ABOUT THIS TASK: Copy every line of the entries that has the string "from" in it.

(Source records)
========================================

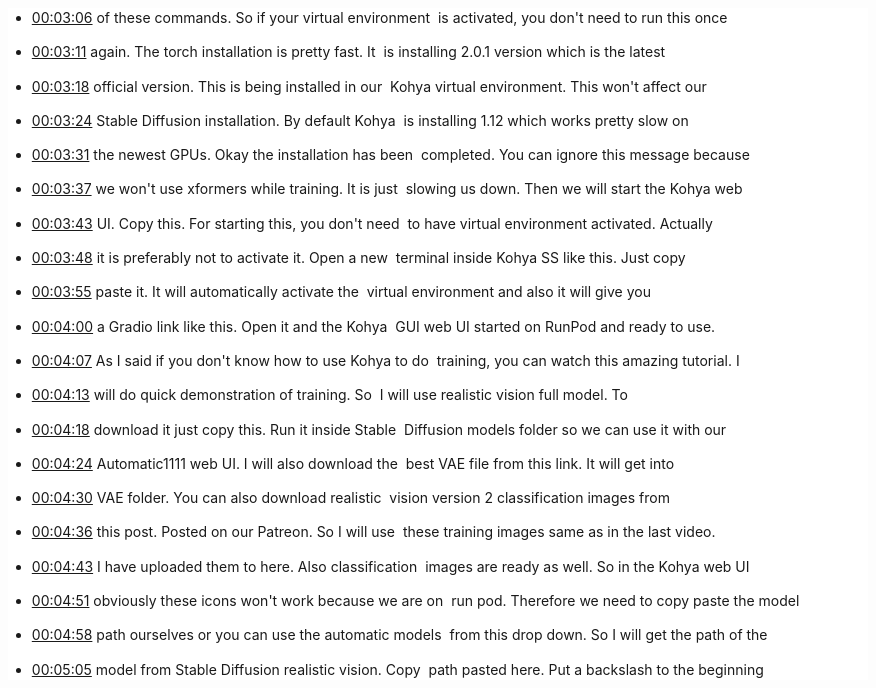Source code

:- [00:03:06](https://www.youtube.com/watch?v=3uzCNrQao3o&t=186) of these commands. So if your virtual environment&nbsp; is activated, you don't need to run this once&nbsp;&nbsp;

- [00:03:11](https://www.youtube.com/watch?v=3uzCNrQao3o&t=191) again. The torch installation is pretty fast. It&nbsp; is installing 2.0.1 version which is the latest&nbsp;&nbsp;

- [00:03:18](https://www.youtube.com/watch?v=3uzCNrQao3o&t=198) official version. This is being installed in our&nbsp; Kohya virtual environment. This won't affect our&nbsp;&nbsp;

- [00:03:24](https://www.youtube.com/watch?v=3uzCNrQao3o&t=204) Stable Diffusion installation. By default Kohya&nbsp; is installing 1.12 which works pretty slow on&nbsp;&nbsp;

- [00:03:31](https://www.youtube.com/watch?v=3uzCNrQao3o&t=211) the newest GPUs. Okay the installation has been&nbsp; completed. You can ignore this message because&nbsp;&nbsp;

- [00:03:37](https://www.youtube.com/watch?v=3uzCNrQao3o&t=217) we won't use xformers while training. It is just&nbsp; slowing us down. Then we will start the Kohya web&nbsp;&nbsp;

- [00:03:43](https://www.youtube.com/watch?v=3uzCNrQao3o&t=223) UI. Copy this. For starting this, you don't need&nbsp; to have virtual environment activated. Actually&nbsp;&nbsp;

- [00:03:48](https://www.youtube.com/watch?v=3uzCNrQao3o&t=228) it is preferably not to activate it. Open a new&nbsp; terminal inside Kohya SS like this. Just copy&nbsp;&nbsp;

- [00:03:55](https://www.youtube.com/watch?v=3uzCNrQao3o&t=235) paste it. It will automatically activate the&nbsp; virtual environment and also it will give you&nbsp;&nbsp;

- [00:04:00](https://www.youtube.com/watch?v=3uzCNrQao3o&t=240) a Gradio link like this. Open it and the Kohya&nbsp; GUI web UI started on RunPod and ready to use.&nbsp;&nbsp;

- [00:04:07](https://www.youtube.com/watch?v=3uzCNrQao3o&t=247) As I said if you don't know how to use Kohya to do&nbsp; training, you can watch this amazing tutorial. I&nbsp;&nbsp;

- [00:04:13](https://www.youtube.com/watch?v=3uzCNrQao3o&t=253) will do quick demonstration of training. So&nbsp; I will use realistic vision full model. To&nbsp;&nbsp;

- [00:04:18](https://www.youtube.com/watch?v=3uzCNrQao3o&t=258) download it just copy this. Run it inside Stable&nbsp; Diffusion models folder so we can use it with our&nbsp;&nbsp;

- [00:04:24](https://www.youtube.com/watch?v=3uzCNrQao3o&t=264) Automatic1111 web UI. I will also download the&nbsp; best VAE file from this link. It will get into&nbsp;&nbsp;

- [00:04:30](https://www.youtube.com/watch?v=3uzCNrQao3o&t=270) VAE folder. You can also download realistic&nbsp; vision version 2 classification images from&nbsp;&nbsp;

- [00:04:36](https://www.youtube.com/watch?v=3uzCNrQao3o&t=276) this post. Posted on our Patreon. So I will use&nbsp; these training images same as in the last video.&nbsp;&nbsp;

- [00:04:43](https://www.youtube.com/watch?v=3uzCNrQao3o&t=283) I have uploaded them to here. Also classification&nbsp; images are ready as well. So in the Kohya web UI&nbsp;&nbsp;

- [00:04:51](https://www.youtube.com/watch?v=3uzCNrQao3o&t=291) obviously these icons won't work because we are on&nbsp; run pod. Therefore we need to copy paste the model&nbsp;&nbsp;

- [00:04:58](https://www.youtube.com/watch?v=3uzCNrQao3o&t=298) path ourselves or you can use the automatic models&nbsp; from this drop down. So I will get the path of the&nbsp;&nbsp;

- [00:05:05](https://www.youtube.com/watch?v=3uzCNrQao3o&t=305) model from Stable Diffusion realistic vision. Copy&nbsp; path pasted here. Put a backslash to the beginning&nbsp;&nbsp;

========================================

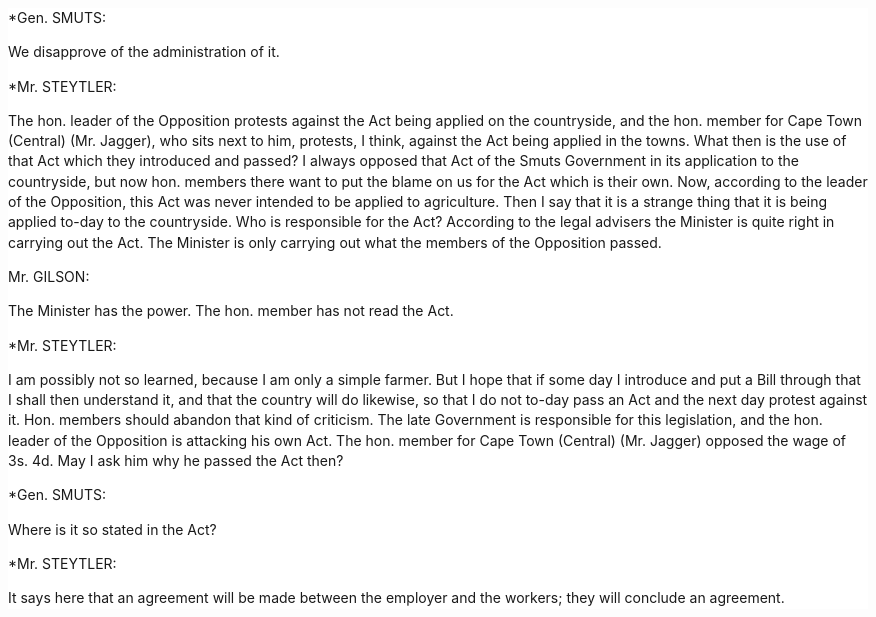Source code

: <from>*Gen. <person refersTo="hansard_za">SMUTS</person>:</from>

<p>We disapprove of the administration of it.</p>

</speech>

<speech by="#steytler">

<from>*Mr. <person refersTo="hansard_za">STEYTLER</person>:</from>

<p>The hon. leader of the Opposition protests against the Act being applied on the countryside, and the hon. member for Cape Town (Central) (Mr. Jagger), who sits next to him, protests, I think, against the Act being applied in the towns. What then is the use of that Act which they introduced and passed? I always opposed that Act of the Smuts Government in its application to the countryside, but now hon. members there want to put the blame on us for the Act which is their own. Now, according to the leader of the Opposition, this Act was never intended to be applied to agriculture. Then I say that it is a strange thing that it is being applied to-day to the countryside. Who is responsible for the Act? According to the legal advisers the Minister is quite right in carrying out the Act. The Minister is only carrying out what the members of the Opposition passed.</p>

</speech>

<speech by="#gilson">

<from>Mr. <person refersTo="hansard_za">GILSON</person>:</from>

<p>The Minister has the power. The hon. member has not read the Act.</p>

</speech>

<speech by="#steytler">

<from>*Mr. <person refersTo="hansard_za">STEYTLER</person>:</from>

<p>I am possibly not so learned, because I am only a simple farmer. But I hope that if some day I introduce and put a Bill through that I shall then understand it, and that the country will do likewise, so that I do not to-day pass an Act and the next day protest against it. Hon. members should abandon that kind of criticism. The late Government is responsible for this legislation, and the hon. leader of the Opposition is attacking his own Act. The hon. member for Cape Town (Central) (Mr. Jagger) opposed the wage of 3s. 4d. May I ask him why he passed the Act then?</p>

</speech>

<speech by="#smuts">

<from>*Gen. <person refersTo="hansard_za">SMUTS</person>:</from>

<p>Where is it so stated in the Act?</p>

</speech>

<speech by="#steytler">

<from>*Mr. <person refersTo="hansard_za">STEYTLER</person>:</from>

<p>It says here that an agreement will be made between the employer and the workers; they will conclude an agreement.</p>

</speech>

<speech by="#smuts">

========================================

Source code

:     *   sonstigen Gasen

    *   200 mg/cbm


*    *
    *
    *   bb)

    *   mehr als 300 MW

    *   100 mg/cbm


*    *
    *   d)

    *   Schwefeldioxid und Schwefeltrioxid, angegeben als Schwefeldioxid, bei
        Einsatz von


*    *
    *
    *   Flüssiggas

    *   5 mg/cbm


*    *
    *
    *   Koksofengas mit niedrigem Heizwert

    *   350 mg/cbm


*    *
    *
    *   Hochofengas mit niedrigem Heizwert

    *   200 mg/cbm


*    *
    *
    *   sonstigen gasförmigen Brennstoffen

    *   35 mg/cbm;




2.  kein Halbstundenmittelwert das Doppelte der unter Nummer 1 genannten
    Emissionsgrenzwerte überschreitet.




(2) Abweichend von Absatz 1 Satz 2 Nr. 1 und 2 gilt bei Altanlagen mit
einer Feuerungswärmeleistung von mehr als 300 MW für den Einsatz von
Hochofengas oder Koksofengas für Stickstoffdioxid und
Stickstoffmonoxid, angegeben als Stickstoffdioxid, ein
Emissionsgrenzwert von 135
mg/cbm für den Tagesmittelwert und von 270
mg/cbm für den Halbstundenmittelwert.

========================================

COMPLETED EXERCISE:
- [00:04:24](https://www.youtube.com/watch?v=3uzCNrQao3o&t=264) Automatic1111 web UI. I will also download the&nbsp; best VAE file from this link. It will get into&nbsp;&nbsp;
- [00:04:30](https://www.youtube.com/watch?v=3uzCNrQao3o&t=270) VAE folder. You can also download realistic&nbsp; vision version 2 classification images from&nbsp;&nbsp;
- [00:04:58](https://www.youtube.com/watch?v=3uzCNrQao3o&t=298) path ourselves or you can use the automatic models&nbsp; from this drop down. So I will get the path of the&nbsp;&nbsp;
- [00:05:05](https://www.youtube.com/watch?v=3uzCNrQao3o&t=305) model from Stable Diffusion realistic vision. Copy&nbsp; path pasted here. Put a backslash to the beginning&nbsp;&nbsp;
: <from>*Gen. <person refersTo="hansard_za">SMUTS</person>:</from>
<from>*Mr. <person refersTo="hansard_za">STEYTLER</person>:</from>
<from>Mr. <person refersTo="hansard_za">GILSON</person>:</from>
<from>*Mr. <person refersTo="hansard_za">STEYTLER</person>:</from>
<from>*Gen. <person refersTo="hansard_za">SMUTS</person>:</from>
<from>*Mr. <person refersTo="hansard_za">STEYTLER</person>:</from>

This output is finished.